A few years ago, I had written a speech for a particularly high profile press conference when I was suddenly attacked by an out-of-character-for-me case of nerves. The press room was already crammed with cameras when I begged a colleague to look over my speech. I stood by and studied his slash marks as his pen committed suicide on my pages. He ranted things at me like, "what the hell is this?" and "who gives a damn about that?" among other expletives so brutal, they pain the human ear. Halfway through the speech, he shoved the ink-bloodied pages at me and told me to polish up my resume. I thanked him as he blew out of the room. He could be heard down the hall still ranting, calling me a hack, and accusing me of exploiting my job to promote my own political agenda.

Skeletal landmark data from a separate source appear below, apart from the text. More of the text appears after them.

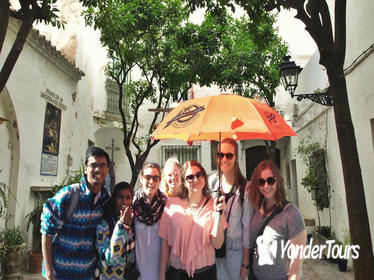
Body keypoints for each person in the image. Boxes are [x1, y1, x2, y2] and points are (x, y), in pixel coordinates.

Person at [41, 146, 111, 280]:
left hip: (88, 274)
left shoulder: (106, 200)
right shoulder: (68, 195)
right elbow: (46, 231)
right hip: (60, 274)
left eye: (102, 165)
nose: (98, 169)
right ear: (85, 168)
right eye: (93, 165)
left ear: (108, 169)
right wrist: (49, 272)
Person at [159, 160, 227, 280]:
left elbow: (217, 244)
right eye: (190, 177)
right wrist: (162, 275)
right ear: (184, 182)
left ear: (204, 177)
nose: (195, 180)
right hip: (177, 274)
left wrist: (218, 215)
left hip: (206, 273)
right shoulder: (172, 204)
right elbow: (165, 242)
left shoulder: (213, 205)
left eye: (199, 175)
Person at [248, 160, 306, 280]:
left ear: (278, 181)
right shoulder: (258, 208)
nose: (266, 186)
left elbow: (297, 262)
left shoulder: (291, 214)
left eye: (270, 180)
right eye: (261, 182)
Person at [209, 138, 253, 280]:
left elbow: (247, 228)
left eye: (229, 155)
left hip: (235, 254)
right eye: (220, 155)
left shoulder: (245, 188)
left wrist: (245, 264)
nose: (224, 159)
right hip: (214, 251)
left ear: (235, 158)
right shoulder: (212, 183)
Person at [133, 162, 167, 280]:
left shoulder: (166, 205)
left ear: (160, 180)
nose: (151, 182)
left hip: (160, 272)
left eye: (155, 178)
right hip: (137, 272)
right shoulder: (132, 204)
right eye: (147, 177)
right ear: (141, 179)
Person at [96, 181, 137, 280]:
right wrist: (122, 227)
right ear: (114, 199)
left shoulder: (132, 222)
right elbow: (109, 260)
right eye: (120, 197)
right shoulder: (104, 225)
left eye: (128, 197)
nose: (125, 201)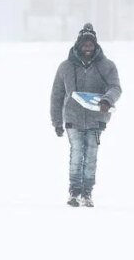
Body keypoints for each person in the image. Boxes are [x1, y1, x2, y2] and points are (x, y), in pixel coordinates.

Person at [50, 23, 121, 207]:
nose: (87, 48)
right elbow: (57, 96)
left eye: (90, 45)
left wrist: (107, 100)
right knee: (76, 155)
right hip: (73, 119)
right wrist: (57, 122)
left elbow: (115, 87)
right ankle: (74, 192)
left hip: (96, 120)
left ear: (95, 45)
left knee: (91, 156)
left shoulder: (106, 66)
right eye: (84, 45)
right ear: (78, 45)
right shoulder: (65, 67)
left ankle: (87, 193)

Another director, who had overheard the whole thing, asked why I didn't break the guy's jaw for berating me like that. Because, I calmly told him, he gave me exactly what I asked for: his honest opinion. If he had glanced at it and handed it back with a casual, "looks fine to me", I'd have been ticked off. Instead, he told me exactly what was broken, but not how to fix it.
I rushed to my office, made extensive rewrites and called (note to reader: insert name of any important person here cuz I'm not telling) to report that I had some edits in his speech. We went over the revisions and he concluded the briefing by telling me it was the best thing I'd ever written for him.
That colleague did me an enormous favor. I respect him for having the intestinal fortitude to tell me it wasn't good enough and for getting angry. He knew what I was capable of. That speech wasn't it! If I were honest with myself, I would probably admit that my nerves that day were nothing more than a manifestation of my own knowledge that I'd done a sorry job.